ACTIVITY: Each line of the material must be repeated precisely, with the pictures left out.

INFORMATION SHOWN:
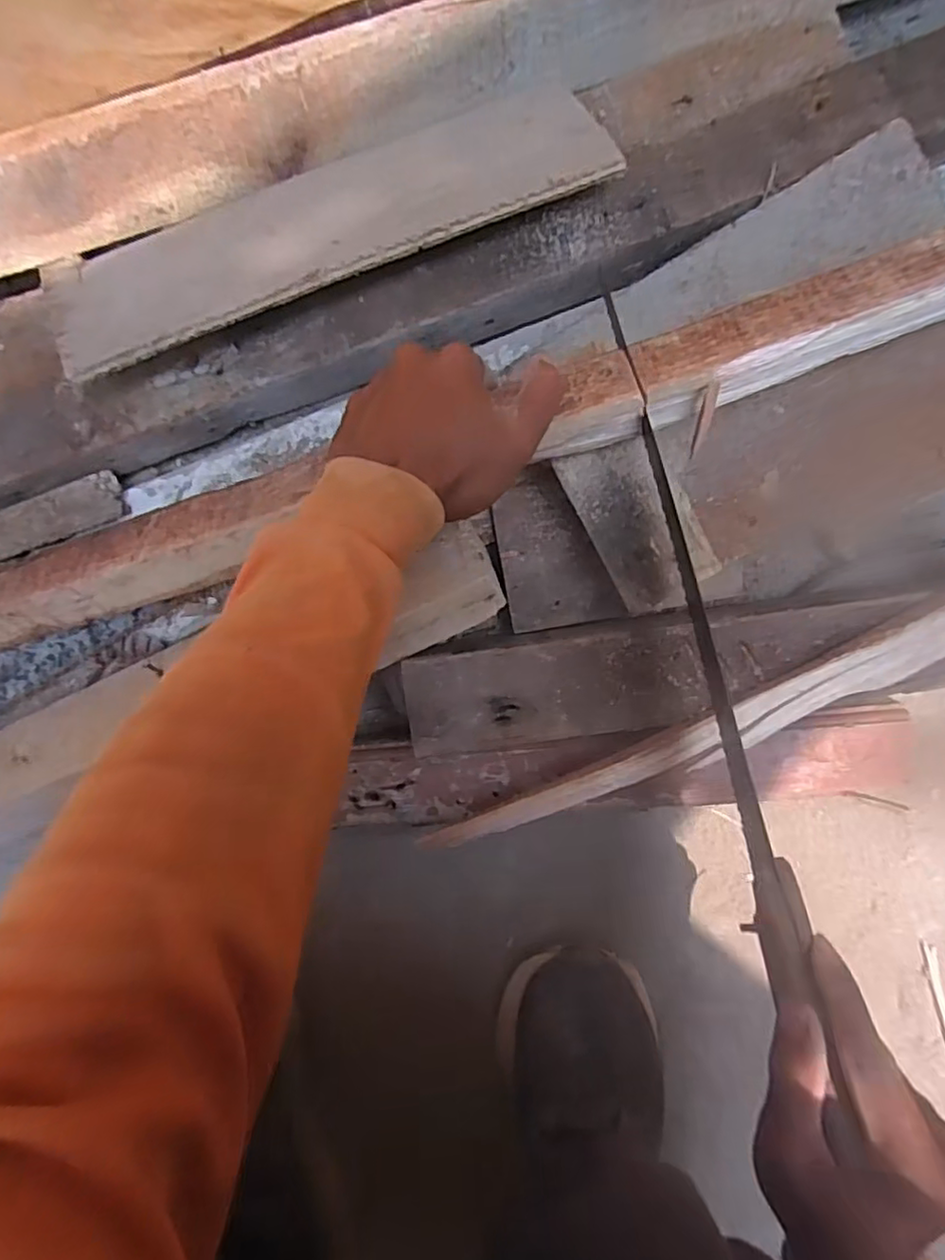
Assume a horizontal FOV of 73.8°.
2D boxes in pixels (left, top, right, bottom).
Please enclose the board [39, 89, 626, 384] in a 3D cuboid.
[{"bbox_3d":[-0.089,-0.243,0.374,0.333,0.009,0.108,-22,63,-1],"label":"board"}]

ANSWER TO THIS PROBLEM:
Assume a horizontal FOV of 73.8°.
2D boxes in pixels (left, top, right, bottom).
Please enclose the board [39, 89, 626, 384] in a 3D cuboid.
[{"bbox_3d":[-0.089,-0.243,0.374,0.333,0.009,0.108,-22,63,-1],"label":"board"}]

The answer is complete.